Hollywood Nocturnes

It was a bravura performance. It got me a quick discharge and a return trip to L.A. and my passions: booze, dope, reading crime novels and breaking into houses to sniff women’s undergarments.

Nobody ever called me a coward or a draft dodger–the Vietnam War was reviled from close to the get-go, and extricating yourself from its clutches was held laudable.

I _calculated_ my way out–and of course my fears remained unacknowledged. And I wasn’t a golden young man sky high on momentum and ripe for a public hanging.

I’ve led a colorful and media-exploitable life; my take on it has been picaresque–a stratagem that keeps my search for deeper meaning channelled solely into my books, which keeps my momentum building, which keeps my wolves of nothingness locked out of sight. Dick Contino didn’t utilize my methods: he was a man of music, not of words, and he embraced his fears from the start. And he _continued_: the musicianship on his post-draft dodger beef albums dwarfs the sides he cut pre-’51. He continued, and so far as I could tell, the only thing that diminished was his audience.

I called Contino and told him I wanted to write about him. We had an affable conversation; he said, “Come to Vegas.”

* * *

Contino met me at the airport. He looked great: lean and fit at sixty-three. His _Daddy-O_ grin remained intact; he confirmed that his _Daddy-O_ biceps came from humping his accordion.

We went to a restaurant and shot the shit. Our conversation was full of jump cuts–Dick’s recollections triggered frequent digressions and circuitous returns to his original anecdotal points.

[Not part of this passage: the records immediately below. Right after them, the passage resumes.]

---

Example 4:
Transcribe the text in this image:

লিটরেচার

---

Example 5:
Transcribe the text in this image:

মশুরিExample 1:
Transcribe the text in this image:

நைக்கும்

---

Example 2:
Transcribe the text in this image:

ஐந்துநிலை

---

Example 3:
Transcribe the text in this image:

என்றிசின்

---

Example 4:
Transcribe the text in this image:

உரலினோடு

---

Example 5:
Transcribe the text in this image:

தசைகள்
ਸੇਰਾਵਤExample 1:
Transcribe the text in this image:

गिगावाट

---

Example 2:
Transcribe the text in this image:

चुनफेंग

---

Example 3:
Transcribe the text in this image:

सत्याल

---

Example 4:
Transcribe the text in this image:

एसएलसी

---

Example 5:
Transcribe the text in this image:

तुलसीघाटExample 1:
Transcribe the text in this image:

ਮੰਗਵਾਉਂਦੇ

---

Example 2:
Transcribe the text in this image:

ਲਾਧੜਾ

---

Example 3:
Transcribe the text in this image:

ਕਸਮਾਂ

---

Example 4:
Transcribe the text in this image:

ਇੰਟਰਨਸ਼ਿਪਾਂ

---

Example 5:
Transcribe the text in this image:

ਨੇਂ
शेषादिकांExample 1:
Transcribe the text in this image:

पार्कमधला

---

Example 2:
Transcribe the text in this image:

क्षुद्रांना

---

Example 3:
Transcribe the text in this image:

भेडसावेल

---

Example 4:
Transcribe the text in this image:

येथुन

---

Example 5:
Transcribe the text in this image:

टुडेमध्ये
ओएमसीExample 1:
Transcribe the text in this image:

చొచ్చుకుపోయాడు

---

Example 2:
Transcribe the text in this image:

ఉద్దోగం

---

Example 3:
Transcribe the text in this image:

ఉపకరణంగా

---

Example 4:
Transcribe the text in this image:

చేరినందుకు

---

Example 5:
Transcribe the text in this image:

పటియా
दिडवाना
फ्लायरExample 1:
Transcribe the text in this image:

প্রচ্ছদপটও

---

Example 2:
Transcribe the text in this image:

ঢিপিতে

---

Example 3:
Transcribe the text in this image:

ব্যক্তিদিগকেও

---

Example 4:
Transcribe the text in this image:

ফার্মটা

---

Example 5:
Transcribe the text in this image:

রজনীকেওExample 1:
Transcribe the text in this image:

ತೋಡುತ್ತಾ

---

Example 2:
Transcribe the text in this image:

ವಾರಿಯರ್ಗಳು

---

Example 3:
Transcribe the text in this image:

We discussed Las Vegas, the Mob, serving jail time, lounge acts, Howard Hughes, Korea, Vietnam, _Daddy-O_, L.A. in the ’50s, fear and what you do when the audience dwindles.

I told him that the best novels were often not the best selling novels; that complex styles and ambiguous stories perplexed many readers. I said that while my own books sold quite well, they were considered too dark, densely plotted and relentlessly violent to be chart toppers.

Dick asked me if I would change the type of book I write to achieve greater sales–I said, “No.” He asked me if I’d change the type of book I write if I knew that I’d taken a given style or theme as far as it could go–I said, “Yes.” He asked me if the real-life characters in my books ever surprise me–I said, “No, because my relationship to them is exploitative.”

I asked him if he consciously changed musical directions after his career got diverted post-Korea. He said, yes and no–he kept trying to cash in on trends until he realized that at best he’d be performing music that he didn’t love, and at worst he’d be playing to an audience he didn’t respect.

I said, “The work is the thing.” He said, yes, but you can’t cop an attitude behind some self-limiting vision of your own integrity. You can’t cut the audience out of its essential enjoyment–you have to give them some schmaltz to hold on to.

I asked Dick how he arrived at that. He said his old fears taught him to like people more. He said fear thrives on isolation, and when you cut down the wall between you and the audience, your whole vision goes wide.

I checked in at my hotel and shadow-boxed with the day’s revelations. It felt like my world had tilted toward a new understanding of my past. I kept picturing myself in front of an expanding audience, armed with new literary ammunition: the knowledge that Dick Contino would be the hero of the sequel to the book I’m writing now.

_Dick Contino’s Blues_ was blasting its way into my consciousness. It seemed to be coming from somewhere far outside my volition.

Dick and I met for dinner the next night. It was my forty-fifth birthday; I felt like I was standing at the bedrock center of my life.

Dick played me a be-bop “Happy Birthday” on his accordion. The old chops were still there–he zipped on and off the main theme rapidamente.

We split for the restaurant. I asked Dick if he would consent to appear as the hero of a novella and my next novel.